(DATA SHOWN)
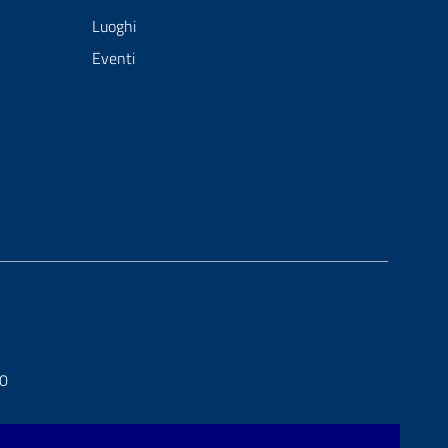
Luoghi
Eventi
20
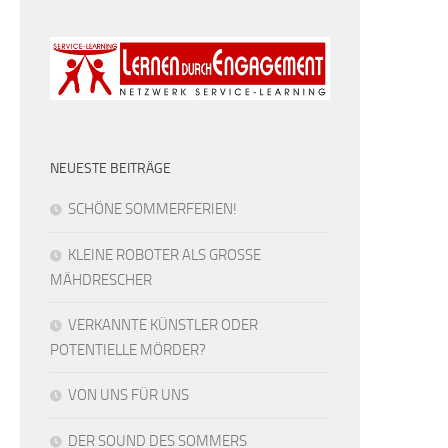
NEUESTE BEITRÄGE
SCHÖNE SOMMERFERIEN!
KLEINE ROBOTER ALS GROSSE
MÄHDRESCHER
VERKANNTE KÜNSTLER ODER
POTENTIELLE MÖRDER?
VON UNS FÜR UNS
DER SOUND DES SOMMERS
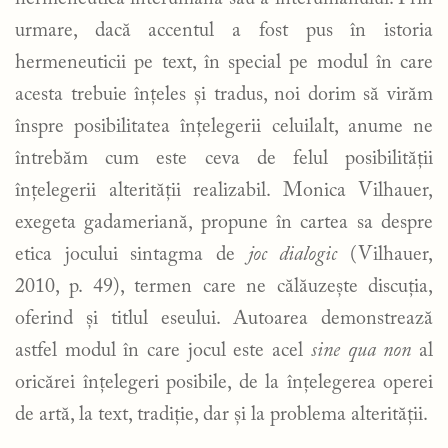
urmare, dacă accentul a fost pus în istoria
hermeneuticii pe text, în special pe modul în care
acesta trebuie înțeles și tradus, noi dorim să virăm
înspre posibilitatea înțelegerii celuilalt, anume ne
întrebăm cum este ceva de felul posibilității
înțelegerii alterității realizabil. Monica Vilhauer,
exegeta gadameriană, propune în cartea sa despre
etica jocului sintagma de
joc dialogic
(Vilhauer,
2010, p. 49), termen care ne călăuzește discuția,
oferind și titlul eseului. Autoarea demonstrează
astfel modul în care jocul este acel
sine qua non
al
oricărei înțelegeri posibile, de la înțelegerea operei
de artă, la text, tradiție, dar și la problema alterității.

(DIRECTIVE) Go through the listing above, and whenever a line holds the word "care", copy it.

(COMPLETED EXERCISE)
hermeneuticii pe text, în special pe modul în care
2010, p. 49), termen care ne călăuzește discuția,
astfel modul în care jocul este acel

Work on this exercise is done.